Distance Weighted Supervised Learning

Abstract

Sequential decision making algorithms often struggle to leverage different sources of unstructured offline interaction data. Imitation learning (IL) methods based on supervised learning are robust, but require optimal demonstrations, which are hard to collect. Offline goalconditioned reinforcement learning (RL) algorithms promise to learn from sub-optimal data, but face optimization challenges, especially with high-dimensional data like images. To bridge the gap between IL and RL, we introduce Distance Weighted Supervised Learning or DWSL, a supervised method for learning goal-conditioned policies from offline data.
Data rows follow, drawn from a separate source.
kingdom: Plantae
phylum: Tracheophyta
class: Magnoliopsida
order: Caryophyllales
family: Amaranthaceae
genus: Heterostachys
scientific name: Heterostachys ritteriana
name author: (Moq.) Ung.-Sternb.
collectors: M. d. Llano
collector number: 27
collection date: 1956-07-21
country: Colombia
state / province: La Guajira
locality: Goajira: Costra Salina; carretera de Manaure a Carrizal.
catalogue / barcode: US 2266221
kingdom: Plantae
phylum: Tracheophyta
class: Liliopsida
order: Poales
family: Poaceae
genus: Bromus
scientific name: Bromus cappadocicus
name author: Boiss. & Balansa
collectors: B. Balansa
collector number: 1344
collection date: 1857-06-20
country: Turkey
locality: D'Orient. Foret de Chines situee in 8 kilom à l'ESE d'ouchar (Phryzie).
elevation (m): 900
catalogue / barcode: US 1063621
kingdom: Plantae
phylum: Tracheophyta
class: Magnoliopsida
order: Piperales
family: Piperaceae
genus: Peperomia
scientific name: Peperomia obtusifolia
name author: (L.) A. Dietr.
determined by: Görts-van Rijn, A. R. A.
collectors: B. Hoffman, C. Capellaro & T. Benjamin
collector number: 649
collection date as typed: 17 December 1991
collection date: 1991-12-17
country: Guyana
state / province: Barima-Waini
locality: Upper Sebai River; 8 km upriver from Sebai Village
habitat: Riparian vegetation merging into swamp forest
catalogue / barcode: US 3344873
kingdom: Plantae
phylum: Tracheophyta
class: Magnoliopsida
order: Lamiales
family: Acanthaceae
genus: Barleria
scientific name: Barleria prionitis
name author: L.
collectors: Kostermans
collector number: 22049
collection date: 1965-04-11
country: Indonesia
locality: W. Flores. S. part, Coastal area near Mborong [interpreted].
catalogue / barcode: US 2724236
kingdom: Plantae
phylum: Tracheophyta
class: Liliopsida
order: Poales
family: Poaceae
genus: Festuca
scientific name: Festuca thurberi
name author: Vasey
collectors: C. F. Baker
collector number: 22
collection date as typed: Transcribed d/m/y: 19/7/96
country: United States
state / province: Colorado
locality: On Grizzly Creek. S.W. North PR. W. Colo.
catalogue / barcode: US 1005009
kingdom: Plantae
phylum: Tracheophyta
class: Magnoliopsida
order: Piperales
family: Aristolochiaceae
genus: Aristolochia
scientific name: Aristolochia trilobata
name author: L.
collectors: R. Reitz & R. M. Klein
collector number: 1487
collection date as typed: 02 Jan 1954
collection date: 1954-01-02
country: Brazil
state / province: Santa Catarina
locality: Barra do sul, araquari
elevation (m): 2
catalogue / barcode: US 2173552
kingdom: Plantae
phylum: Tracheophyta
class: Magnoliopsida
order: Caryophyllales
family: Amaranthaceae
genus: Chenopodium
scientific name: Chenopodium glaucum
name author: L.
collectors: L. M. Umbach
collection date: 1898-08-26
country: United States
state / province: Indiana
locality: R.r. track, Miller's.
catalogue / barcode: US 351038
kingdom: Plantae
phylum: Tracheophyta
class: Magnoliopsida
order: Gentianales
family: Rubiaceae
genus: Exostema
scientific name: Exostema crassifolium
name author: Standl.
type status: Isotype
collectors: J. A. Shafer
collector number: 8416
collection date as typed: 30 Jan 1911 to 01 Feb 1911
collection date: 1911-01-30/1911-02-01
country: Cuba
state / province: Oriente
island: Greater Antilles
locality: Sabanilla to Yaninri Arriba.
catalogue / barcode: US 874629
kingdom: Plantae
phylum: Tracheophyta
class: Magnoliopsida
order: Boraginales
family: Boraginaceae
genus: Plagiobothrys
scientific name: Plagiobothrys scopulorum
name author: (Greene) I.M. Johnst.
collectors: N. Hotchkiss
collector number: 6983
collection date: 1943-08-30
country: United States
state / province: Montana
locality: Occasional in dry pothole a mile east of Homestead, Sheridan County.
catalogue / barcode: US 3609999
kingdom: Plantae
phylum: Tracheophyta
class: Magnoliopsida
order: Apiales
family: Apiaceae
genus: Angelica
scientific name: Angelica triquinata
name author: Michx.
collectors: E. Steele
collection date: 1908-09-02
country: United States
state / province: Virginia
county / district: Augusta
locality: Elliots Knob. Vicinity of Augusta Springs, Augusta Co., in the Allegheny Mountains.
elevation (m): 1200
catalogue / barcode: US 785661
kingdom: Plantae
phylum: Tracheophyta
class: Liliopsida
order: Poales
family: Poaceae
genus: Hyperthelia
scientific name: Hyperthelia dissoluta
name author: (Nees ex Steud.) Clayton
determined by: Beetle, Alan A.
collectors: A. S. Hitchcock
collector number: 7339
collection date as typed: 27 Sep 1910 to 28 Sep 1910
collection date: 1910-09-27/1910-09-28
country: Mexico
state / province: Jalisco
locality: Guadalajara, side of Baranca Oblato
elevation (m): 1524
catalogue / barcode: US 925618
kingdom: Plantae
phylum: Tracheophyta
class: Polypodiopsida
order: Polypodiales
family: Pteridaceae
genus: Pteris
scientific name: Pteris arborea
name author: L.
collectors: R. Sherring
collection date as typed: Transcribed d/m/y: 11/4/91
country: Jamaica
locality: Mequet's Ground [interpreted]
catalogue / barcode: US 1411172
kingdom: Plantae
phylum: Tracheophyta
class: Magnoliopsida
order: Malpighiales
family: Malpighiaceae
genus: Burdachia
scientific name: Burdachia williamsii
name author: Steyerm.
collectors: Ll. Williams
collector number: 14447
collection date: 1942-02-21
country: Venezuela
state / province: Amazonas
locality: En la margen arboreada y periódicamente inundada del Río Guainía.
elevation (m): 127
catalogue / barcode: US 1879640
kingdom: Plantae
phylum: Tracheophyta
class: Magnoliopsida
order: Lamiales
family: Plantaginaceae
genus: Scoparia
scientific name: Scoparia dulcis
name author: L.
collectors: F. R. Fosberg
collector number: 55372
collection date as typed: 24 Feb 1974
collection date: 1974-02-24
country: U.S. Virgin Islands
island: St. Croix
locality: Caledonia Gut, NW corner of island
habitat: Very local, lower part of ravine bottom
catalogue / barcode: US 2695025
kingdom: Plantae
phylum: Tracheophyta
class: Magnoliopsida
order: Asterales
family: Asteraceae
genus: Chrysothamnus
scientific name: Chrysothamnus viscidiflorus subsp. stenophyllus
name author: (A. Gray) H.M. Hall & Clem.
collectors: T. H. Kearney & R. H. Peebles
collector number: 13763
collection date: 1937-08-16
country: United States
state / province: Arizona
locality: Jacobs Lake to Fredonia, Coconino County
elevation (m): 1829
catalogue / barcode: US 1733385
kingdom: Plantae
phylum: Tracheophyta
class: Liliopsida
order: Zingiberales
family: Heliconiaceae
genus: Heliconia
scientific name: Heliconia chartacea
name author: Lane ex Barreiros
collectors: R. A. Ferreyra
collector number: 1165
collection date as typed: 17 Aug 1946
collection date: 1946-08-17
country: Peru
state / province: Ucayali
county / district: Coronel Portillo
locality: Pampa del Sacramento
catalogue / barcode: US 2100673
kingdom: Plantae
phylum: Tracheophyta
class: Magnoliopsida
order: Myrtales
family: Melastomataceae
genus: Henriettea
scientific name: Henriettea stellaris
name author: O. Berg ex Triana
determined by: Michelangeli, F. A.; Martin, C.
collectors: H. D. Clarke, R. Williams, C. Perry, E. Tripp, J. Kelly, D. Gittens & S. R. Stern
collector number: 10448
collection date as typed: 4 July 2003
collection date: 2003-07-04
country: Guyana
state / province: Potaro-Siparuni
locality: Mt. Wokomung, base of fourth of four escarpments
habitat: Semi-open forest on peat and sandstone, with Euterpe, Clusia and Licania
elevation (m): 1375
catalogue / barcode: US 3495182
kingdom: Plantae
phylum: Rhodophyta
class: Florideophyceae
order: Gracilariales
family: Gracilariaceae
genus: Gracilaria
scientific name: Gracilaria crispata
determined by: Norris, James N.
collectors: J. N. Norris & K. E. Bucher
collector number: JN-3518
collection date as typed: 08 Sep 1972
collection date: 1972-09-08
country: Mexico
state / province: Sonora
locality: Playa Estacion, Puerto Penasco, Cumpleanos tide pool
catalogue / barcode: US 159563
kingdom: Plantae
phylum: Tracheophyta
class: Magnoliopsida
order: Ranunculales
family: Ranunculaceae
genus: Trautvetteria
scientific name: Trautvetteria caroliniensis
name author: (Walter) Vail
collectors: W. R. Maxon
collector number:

DWSL models the entire distribution of time-steps between states in offline data with only supervised learning, and uses this distribution to approximate shortest path distances. To extract a policy, we weight actions by their reduction in shortest-path estimates. Theoretically, DWSL converges to an optimal policy constrained to the data distribution, an attractive property for offline learning, without any bootstrapping. Across all datasets we test, DWSL empirically maintains behavior cloning as a lower bound, while still exhibiting policy improvement. In high-dimensional image domains, DWSL surpasses the performance of both prior goal-conditioned IL and RL algorithms.

Visualizations

Below we show visualizations for the Gym Robotics environments learning from pixels, and Franka Kitchen. We show a rollout of our method, DWSL, versus GCSL, a pure imitation learning based approach, and WGCSL, a Q-Learning based approach.

Fetch Push Image

The red sphere shows the desired pushing location.

Fetch Pick Place Image

The red sphere shows the desired ending location of the cube.

Fetch Slide Image

The red sphere shows the goal location for the puck.

Shadow Hand Reach Image

The goal for the agent is to match two of its fingers together. The final policy for WGCSL appears more unstable, and constantly shakes. The GCSL hand makes no progress.

Franka Kitchen

Four tasks should be completed in sequence. Here we see GCSL and DWSL complete all four tasks, but the Q-Learning approach, WGCSL, is only able to complete two.